EXERCISE: The expected output is the data below, character for character, without its pictures.

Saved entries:
★ ★ ★ ★ ★

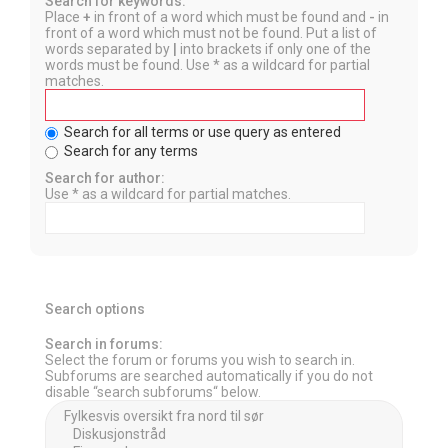
Search for keywords:
Place
+
in front of a word which must be found and
-
in
front of a word which must not be found. Put a list of
words separated by
|
into brackets if only one of the
words must be found. Use * as a wildcard for partial
matches.
Search for all terms or use query as entered
Search for any terms
Search for author:
Use * as a wildcard for partial matches.
Search options
Search in forums:
Select the forum or forums you wish to search in.
Subforums are searched automatically if you do not
disable “search subforums“ below.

★ ★ ★ ★ ★

WORKED SOLUTION:
Search for keywords:
Place
+
in front of a word which must be found and
-
in
front of a word which must not be found. Put a list of
words separated by
|
into brackets if only one of the
words must be found. Use * as a wildcard for partial
matches.
Search for all terms or use query as entered
Search for any terms
Search for author:
Use * as a wildcard for partial matches.
Search options
Search in forums:
Select the forum or forums you wish to search in.
Subforums are searched automatically if you do not
disable “search subforums“ below.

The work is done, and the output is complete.